PROBLEM STATEMENT -> Copy out the entire patch excerpt below, character for character.

GIVEN PASSAGE ->
::::::::::
Reap the benefits of easier iteration thanks to the xarray.
Convert just the genetlink ones, those are easier to test.

Signed-off-by: Jakub Kicinski <kuba@kernel.org>
---
 include/linux/netdevice.h |  3 ++
 net/core/netdev-genl.c    | 37 +++++---------------
 net/ethtool/netlink.c     | 59 ++++++++-----------------------
 net/ethtool/tunnels.c     | 73 +++++++++++++++------------------------
 4 files changed, 52 insertions(+), 120 deletions(-)

diff --git a/include/linux/netdevice.h b/include/linux/netdevice.h
index 11652e464f5d..c35126180541 100644
--- a/include/linux/netdevice.h
+++ b/include/linux/netdevice.h
@@ -3016,6 +3016,9 @@ extern rwlock_t				dev_base_lock;		/* Device list lock */
 			if (netdev_master_upper_dev_get_rcu(slave) == (bond))
 #define net_device_entry(lh)	list_entry(lh, struct net_device, dev_list)
::::::::::
EXERCISE DATA ->
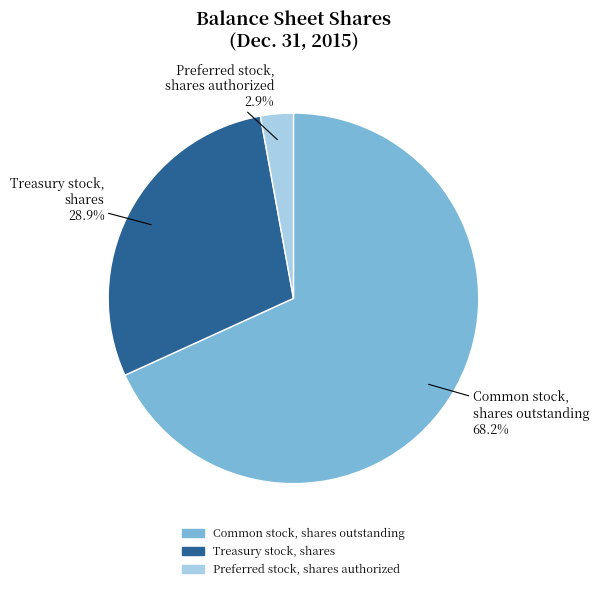

What is the smallest slice in the pie chart?

Preferred stock, shares authorized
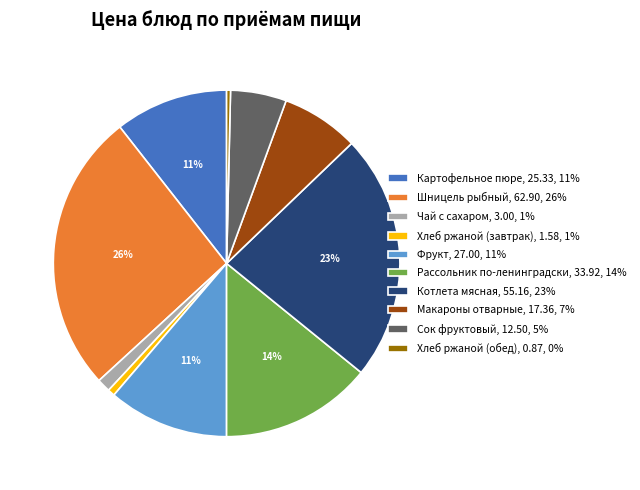

Is the sum of Макароны отварные, 17.36, 7% and Картофельное пюре, 25.33, 11% greater than half?

No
::::::::::
ANSWER TO THIS PROBLEM ->
Reap the benefits of easier iteration thanks to the xarray.
Convert just the genetlink ones, those are easier to test.

Signed-off-by: Jakub Kicinski <kuba@kernel.org>
---
 include/linux/netdevice.h |  3 ++
 net/core/netdev-genl.c    | 37 +++++---------------
 net/ethtool/netlink.c     | 59 ++++++++-----------------------
 net/ethtool/tunnels.c     | 73 +++++++++++++++------------------------
 4 files changed, 52 insertions(+), 120 deletions(-)

diff --git a/include/linux/netdevice.h b/include/linux/netdevice.h
index 11652e464f5d..c35126180541 100644
--- a/include/linux/netdevice.h
+++ b/include/linux/netdevice.h
@@ -3016,6 +3016,9 @@ extern rwlock_t				dev_base_lock;		/* Device list lock */
 			if (netdev_master_upper_dev_get_rcu(slave) == (bond))
 #define net_device_entry(lh)	list_entry(lh, struct net_device, dev_list)